## WHAT YOU ARE ASKED TO DO
Restate the entries below exactly. Images are not part of the copy.

┌─ GIVEN RECORDS

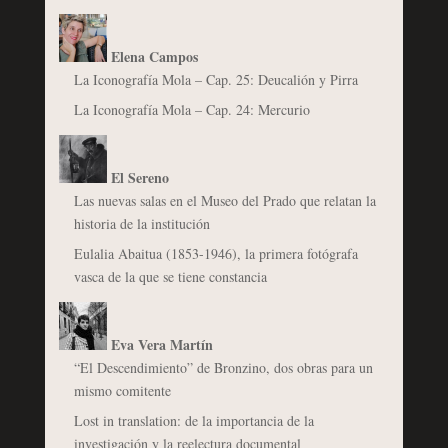
Elena Campos
La Iconografía Mola – Cap. 25: Deucalión y Pirra
La Iconografía Mola – Cap. 24: Mercurio
El Sereno
Las nuevas salas en el Museo del Prado que relatan la
historia de la institución
Eulalia Abaitua (1853-1946), la primera fotógrafa
vasca de la que se tiene constancia
Eva Vera Martín
“El Descendimiento” de Bronzino, dos obras para un
mismo comitente
Lost in translation: de la importancia de la
investigación y la reelectura documental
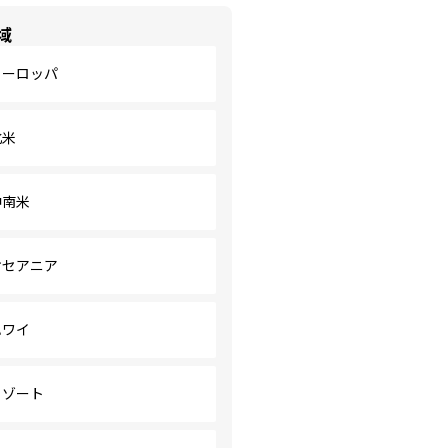
域
ヨーロッパ
北米
中南米
オセアニア
ハワイ
リゾート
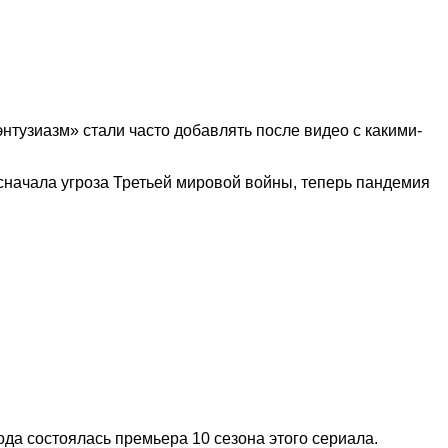
энтузиазм» стали часто добавлять после видео с какими-
: сначала угроза Третьей мировой войны, теперь пандемия
ода состоялась премьера 10 сезона этого сериала.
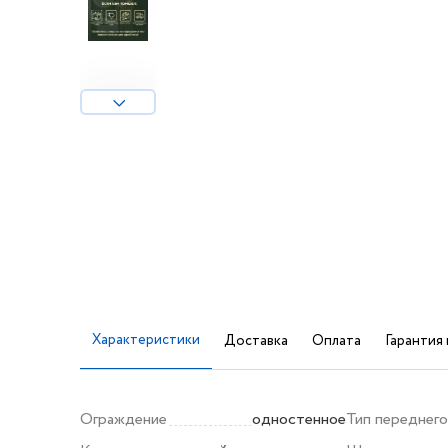
Характеристики
Доставка
Оплата
Гарантия 
Ограждение
одностенное
Тип переднего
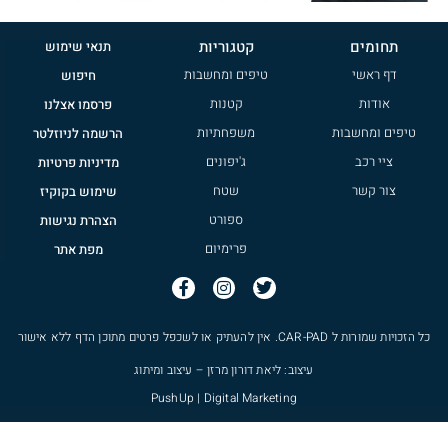
תחומים
קטגוריות
תנאי שימוש
דף ראשי
טיפים ומחשבות
חיפוש
אודות
קטנות
פרסמו אצלנו
טיפים ומחשבות
משפחתיות
הרשמה לניוזלטר
ציי רכב
ג'יפונים
מדיניות פרטיות
צור קשר
שטח
שימוש בקוקיז
ספורט
הצהרת נגישות
פרימיום
מפת אתר
כל הזכויות שמורות ל
CAR-PAD
. אין להעתיק או לשכפל פרטים מתוכן הדף ללא אישור
עיצוב: ליאת דורון מרזן – עיצוב ומיתוג
PushUp | Digital Marketing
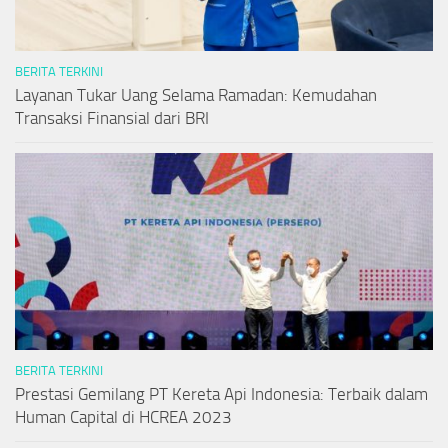
BERITA TERKINI
Layanan Tukar Uang Selama Ramadan: Kemudahan
Transaksi Finansial dari BRI
BERITA TERKINI
Prestasi Gemilang PT Kereta Api Indonesia: Terbaik dalam
Human Capital di HCREA 2023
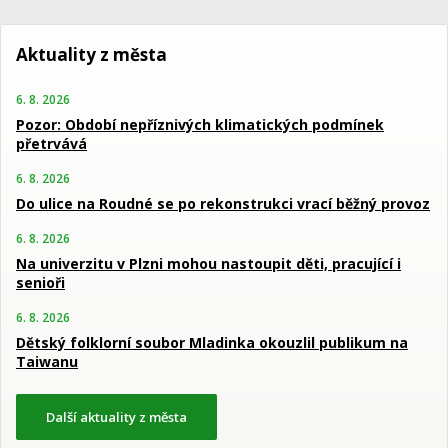
Aktuality z města
6. 8. 2026
Pozor: Období nepříznivých klimatických podmínek
přetrvává
6. 8. 2026
Do ulice na Roudné se po rekonstrukci vrací běžný provoz
6. 8. 2026
Na univerzitu v Plzni mohou nastoupit děti, pracující i
senioři
6. 8. 2026
Dětský folklorní soubor Mladinka okouzlil publikum na
Taiwanu
Další aktuality z města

└─

## TASK OUTPUT
Elena Campos
La Iconografía Mola – Cap. 25: Deucalión y Pirra
La Iconografía Mola – Cap. 24: Mercurio
El Sereno
Las nuevas salas en el Museo del Prado que relatan la
historia de la institución
Eulalia Abaitua (1853-1946), la primera fotógrafa
vasca de la que se tiene constancia
Eva Vera Martín
“El Descendimiento” de Bronzino, dos obras para un
mismo comitente
Lost in translation: de la importancia de la
investigación y la reelectura documental
域
ヨーロッパ
北米
中南米
オセアニア
ハワイ
リゾート
энтузиазм» стали часто добавлять после видео с какими-
: сначала угроза Третьей мировой войны, теперь пандемия
ода состоялась премьера 10 сезона этого сериала.
Характеристики
Доставка
Оплата
Гарантия 
Ограждение
одностенное
Тип переднего
תחומים
קטגוריות
תנאי שימוש
דף ראשי
טיפים ומחשבות
חיפוש
אודות
קטנות
פרסמו אצלנו
טיפים ומחשבות
משפחתיות
הרשמה לניוזלטר
ציי רכב
ג'יפונים
מדיניות פרטיות
צור קשר
שטח
שימוש בקוקיז
ספורט
הצהרת נגישות
פרימיום
מפת אתר
כל הזכויות שמורות ל
CAR-PAD
. אין להעתיק או לשכפל פרטים מתוכן הדף ללא אישור
עיצוב: ליאת דורון מרזן – עיצוב ומיתוג
PushUp | Digital Marketing
BERITA TERKINI
Layanan Tukar Uang Selama Ramadan: Kemudahan
Transaksi Finansial dari BRI
BERITA TERKINI
Prestasi Gemilang PT Kereta Api Indonesia: Terbaik dalam
Human Capital di HCREA 2023
Aktuality z města
6. 8. 2026
Pozor: Období nepříznivých klimatických podmínek
přetrvává
6. 8. 2026
Do ulice na Roudné se po rekonstrukci vrací běžný provoz
6. 8. 2026
Na univerzitu v Plzni mohou nastoupit děti, pracující i
senioři
6. 8. 2026
Dětský folklorní soubor Mladinka okouzlil publikum na
Taiwanu
Další aktuality z města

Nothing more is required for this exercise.